Task instructions | Count the lines in the material below that contain the string "masks", treating uppercase and lowercase letters as different. Reply with the number alone.

Records for this task |
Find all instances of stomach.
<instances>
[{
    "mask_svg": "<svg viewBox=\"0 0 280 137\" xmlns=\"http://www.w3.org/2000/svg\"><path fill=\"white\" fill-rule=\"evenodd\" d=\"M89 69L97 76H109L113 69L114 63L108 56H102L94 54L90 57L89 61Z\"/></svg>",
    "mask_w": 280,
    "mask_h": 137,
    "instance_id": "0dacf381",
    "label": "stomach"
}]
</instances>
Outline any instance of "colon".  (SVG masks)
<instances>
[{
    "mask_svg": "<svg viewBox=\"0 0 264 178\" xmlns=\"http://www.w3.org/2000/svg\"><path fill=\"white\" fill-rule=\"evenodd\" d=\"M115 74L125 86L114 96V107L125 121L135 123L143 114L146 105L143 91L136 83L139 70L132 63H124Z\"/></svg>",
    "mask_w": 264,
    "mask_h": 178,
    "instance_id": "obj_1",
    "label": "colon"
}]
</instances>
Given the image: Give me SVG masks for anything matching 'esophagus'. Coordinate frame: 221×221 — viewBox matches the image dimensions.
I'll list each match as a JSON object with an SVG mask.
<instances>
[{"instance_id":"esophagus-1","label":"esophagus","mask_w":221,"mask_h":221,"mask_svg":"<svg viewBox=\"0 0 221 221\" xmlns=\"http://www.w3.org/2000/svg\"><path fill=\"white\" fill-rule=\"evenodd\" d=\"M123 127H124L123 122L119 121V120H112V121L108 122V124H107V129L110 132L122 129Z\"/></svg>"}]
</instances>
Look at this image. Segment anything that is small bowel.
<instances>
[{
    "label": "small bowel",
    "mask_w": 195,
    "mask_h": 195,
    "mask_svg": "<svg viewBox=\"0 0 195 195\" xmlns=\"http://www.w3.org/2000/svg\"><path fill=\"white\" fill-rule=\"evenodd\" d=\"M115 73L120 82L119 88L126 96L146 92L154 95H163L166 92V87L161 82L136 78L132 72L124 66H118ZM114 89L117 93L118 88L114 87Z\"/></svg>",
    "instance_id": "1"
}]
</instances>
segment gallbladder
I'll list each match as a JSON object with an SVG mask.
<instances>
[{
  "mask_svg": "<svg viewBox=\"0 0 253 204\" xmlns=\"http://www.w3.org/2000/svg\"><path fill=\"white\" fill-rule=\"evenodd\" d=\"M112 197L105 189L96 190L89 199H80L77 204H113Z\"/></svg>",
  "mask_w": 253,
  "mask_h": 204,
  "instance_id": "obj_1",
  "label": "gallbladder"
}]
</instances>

---

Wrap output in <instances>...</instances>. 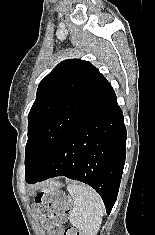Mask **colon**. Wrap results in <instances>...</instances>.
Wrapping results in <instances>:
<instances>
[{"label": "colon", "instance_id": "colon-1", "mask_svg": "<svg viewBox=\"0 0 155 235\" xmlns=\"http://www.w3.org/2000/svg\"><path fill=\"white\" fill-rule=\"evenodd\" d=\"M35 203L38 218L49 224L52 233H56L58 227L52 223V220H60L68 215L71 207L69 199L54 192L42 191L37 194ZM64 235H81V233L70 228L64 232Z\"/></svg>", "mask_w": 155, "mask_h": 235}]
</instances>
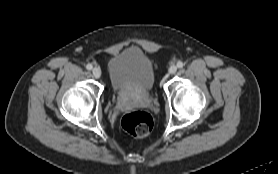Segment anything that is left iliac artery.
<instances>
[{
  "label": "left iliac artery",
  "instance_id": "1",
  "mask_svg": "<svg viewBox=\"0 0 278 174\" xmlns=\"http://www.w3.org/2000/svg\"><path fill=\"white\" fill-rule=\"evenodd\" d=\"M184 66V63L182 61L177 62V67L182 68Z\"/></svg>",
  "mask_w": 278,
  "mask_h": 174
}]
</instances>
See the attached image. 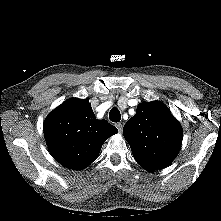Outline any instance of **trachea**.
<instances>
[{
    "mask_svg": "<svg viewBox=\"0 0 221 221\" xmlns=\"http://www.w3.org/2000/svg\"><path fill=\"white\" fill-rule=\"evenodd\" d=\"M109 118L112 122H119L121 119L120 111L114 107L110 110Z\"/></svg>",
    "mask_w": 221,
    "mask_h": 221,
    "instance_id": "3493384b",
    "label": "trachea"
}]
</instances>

Solution to the exercise | 2